When you apply for a mortgage loan, wheels begin to turn. The lender accepts your application, reviews it for accuracy and omissions, and forwards to you a not-so-subtle collection of paperwork for you to review. You'll receive and sign such disclosures as a Right to Receive Your Appraisal and the Federal Truth in Lending document among a host of others. One of these documents it the all-important Good Faith Estimate.
A lender is required to provide the Good Faith Estimate alerting the applicant of the potential closing costs associated with obtaining a mortgage loan. There are a variety of fees involved, fees from the lender directly and fees from third parties. Regardless if the lender charges the fee or not, it's the lenders' responsibility to provide the closing cost estimate in the form of the Good Faith.
However, the lender is not required to provide this official document until there is a formal application. A formal application is one that has not just the borrower's name and social security number but must also contain income information of the applicant, a property address and approximate value and the requested loan amount. If a lender receives an application that does not contain one of these pieces of information the lender is not required to issue a formal Good Faith Estimate.

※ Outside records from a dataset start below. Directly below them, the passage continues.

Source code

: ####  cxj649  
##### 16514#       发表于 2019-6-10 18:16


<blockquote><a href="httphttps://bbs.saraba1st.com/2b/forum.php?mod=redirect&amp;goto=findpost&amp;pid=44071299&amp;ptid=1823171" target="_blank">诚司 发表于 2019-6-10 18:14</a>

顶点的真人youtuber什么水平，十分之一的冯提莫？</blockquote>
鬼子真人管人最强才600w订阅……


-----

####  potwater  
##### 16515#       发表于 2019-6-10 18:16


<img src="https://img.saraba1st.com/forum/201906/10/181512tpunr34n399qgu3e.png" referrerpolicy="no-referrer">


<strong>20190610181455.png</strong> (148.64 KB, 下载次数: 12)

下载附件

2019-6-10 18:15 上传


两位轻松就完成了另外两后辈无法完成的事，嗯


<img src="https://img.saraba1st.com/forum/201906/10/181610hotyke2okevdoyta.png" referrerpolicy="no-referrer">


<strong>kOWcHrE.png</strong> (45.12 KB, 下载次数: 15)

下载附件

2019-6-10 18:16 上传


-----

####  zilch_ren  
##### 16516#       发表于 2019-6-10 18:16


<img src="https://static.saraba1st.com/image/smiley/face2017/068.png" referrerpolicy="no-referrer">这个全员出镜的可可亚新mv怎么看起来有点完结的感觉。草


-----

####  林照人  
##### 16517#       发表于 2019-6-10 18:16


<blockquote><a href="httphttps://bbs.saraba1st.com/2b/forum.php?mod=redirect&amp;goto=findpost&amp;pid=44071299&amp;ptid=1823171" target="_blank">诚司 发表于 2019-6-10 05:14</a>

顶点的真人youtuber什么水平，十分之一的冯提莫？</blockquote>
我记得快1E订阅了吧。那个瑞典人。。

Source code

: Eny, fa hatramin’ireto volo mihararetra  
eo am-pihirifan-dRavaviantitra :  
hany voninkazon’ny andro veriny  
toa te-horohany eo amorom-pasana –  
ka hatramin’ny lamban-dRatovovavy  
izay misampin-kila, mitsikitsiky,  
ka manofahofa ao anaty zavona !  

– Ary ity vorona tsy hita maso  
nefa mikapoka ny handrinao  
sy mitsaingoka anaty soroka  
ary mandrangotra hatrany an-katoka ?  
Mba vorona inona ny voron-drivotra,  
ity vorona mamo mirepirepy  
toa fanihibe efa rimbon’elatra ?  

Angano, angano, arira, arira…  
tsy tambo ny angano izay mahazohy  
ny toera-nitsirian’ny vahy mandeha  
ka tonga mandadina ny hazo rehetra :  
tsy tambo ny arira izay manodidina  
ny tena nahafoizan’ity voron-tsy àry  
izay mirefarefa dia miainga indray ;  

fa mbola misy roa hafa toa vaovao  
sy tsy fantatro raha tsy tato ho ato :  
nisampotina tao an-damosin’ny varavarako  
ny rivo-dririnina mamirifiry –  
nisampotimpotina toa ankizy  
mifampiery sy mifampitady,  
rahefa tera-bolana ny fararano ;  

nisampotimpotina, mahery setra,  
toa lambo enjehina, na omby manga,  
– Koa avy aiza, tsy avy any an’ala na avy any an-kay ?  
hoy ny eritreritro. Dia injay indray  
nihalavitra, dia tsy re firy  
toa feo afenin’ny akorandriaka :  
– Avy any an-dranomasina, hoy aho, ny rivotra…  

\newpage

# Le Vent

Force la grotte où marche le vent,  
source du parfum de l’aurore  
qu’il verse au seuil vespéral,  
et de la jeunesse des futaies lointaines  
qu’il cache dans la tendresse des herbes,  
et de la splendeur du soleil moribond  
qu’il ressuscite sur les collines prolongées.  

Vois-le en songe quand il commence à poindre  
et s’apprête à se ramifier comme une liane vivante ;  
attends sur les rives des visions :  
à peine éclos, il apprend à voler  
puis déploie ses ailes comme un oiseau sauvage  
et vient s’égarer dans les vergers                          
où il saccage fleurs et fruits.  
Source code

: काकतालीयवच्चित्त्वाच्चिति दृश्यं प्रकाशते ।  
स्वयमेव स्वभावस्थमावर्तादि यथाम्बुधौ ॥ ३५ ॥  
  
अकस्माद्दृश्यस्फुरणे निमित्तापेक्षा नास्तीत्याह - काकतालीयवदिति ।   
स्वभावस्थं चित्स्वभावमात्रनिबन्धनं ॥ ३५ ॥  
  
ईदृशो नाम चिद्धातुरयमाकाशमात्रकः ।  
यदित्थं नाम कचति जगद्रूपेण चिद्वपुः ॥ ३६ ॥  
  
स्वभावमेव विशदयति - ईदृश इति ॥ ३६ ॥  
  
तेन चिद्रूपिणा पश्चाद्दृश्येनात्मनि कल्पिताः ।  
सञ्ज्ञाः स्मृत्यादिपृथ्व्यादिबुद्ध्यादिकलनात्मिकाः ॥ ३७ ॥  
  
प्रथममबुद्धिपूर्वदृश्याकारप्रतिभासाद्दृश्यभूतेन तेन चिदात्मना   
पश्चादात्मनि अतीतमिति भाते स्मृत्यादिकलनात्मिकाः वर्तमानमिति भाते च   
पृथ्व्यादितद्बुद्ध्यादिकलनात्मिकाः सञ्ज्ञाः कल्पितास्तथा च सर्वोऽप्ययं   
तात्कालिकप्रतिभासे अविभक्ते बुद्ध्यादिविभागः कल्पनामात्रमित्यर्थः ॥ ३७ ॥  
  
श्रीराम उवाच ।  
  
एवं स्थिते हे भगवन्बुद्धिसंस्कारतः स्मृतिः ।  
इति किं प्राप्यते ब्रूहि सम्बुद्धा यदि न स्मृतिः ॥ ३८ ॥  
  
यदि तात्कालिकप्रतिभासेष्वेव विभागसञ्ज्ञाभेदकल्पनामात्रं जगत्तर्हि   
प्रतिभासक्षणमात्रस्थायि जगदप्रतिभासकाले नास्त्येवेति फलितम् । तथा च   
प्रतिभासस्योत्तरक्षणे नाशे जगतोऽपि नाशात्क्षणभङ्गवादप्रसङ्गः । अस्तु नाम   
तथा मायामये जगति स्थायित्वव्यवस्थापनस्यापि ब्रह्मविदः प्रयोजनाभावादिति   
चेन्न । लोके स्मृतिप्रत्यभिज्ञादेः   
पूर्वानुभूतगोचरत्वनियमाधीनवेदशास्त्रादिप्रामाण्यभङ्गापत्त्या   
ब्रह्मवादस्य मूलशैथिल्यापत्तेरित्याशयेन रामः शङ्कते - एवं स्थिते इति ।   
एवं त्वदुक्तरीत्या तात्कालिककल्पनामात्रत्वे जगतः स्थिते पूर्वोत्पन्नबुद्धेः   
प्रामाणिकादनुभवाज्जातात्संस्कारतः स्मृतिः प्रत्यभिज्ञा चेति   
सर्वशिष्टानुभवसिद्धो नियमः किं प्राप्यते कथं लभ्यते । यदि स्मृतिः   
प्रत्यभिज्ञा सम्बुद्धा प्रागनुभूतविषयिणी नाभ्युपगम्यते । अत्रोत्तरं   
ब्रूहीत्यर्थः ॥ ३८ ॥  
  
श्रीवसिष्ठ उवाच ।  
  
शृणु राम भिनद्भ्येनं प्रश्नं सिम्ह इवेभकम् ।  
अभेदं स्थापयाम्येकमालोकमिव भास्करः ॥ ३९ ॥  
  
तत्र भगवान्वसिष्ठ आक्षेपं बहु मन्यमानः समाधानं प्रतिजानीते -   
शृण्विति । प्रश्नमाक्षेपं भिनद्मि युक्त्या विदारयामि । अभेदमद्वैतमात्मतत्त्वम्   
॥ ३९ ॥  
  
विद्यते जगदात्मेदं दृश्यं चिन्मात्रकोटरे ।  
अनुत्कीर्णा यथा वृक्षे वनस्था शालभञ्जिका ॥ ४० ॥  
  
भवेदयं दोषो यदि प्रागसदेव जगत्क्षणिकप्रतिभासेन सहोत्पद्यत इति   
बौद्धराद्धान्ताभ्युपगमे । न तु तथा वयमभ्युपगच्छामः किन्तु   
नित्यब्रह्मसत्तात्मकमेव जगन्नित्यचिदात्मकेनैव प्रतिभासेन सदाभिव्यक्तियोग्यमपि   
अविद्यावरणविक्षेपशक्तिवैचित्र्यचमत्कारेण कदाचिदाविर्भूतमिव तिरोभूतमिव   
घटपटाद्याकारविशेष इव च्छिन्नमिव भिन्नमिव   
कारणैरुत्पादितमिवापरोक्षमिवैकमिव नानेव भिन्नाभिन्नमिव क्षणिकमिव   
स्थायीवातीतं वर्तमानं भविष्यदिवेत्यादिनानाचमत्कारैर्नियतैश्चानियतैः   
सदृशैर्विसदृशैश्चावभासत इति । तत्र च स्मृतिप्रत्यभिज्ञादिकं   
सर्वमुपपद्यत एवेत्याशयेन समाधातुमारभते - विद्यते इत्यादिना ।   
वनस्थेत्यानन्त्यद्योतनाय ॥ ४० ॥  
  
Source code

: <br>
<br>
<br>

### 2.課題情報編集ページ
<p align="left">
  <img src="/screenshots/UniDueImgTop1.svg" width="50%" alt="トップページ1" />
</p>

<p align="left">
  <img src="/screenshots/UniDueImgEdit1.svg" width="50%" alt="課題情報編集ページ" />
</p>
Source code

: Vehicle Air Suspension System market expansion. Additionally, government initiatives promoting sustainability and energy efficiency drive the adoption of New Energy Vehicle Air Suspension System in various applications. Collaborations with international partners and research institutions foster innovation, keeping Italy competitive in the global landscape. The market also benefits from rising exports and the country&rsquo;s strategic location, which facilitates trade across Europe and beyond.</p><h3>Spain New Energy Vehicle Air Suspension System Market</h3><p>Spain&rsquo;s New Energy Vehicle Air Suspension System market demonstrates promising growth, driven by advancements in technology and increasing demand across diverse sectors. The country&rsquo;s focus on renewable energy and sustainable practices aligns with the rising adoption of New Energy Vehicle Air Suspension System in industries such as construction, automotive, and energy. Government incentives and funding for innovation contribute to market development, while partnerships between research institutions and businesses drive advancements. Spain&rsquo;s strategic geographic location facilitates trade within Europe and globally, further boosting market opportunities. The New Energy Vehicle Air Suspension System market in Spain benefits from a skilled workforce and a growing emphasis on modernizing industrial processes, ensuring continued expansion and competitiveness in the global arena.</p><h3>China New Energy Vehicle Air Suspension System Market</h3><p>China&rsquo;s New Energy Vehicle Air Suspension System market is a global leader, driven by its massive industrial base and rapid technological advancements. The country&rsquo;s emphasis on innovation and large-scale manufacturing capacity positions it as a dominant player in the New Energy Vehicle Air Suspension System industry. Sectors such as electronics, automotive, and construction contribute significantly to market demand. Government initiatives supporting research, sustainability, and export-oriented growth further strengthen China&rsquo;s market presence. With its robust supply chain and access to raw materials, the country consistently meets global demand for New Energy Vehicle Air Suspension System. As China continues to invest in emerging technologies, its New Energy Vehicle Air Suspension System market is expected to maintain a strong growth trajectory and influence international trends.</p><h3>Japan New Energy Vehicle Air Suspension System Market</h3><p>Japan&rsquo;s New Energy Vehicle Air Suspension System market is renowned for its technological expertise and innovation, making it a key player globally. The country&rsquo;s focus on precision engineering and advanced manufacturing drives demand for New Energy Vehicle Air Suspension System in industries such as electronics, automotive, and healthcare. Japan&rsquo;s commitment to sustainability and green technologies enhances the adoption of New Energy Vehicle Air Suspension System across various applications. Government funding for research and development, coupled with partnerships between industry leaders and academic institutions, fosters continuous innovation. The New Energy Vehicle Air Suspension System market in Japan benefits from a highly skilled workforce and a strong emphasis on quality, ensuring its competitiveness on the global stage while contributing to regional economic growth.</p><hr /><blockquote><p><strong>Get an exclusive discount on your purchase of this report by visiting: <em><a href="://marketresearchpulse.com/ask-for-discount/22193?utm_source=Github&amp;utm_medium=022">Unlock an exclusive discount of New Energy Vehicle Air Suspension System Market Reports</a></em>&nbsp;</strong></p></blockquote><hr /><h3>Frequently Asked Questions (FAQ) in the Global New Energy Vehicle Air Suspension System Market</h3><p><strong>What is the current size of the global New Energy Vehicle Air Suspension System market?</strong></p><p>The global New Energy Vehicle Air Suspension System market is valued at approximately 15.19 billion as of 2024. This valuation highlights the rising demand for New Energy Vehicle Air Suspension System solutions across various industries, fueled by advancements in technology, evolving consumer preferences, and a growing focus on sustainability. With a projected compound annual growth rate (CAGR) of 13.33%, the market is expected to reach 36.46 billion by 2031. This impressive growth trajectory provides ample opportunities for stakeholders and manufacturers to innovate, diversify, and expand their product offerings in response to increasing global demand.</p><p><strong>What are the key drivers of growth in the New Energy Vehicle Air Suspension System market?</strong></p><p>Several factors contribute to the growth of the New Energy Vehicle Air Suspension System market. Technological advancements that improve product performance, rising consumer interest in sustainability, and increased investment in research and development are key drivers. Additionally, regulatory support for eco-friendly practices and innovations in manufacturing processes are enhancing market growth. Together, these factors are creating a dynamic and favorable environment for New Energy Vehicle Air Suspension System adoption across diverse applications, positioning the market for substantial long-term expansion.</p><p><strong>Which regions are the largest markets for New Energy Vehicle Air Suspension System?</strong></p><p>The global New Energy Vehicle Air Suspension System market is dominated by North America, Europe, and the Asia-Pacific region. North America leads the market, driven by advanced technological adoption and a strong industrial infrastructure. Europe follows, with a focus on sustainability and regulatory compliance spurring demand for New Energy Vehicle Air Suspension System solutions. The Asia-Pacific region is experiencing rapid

When a Good Faith is issued the quoted fees must fall within certain tolerance levels. For example, if a lender charges a $500 processing fee and the fee ends up being $600 at the closing table, the borrower is not responsible for the additional $100; the lender is. Other non-lender fees can fall under certain tolerance zones as well.
Yet if any of the primary elements of the application, name, social security number, property address, income, value and loan amount change, the lender is off the hook and can re-issue a new Good Faith based upon the new data. If the lender makes a mistake on the initial lender fee estimate the lender has to make up the difference. But if the loan application materially changes, the lender gets ฝากขายคอนโด a second chance.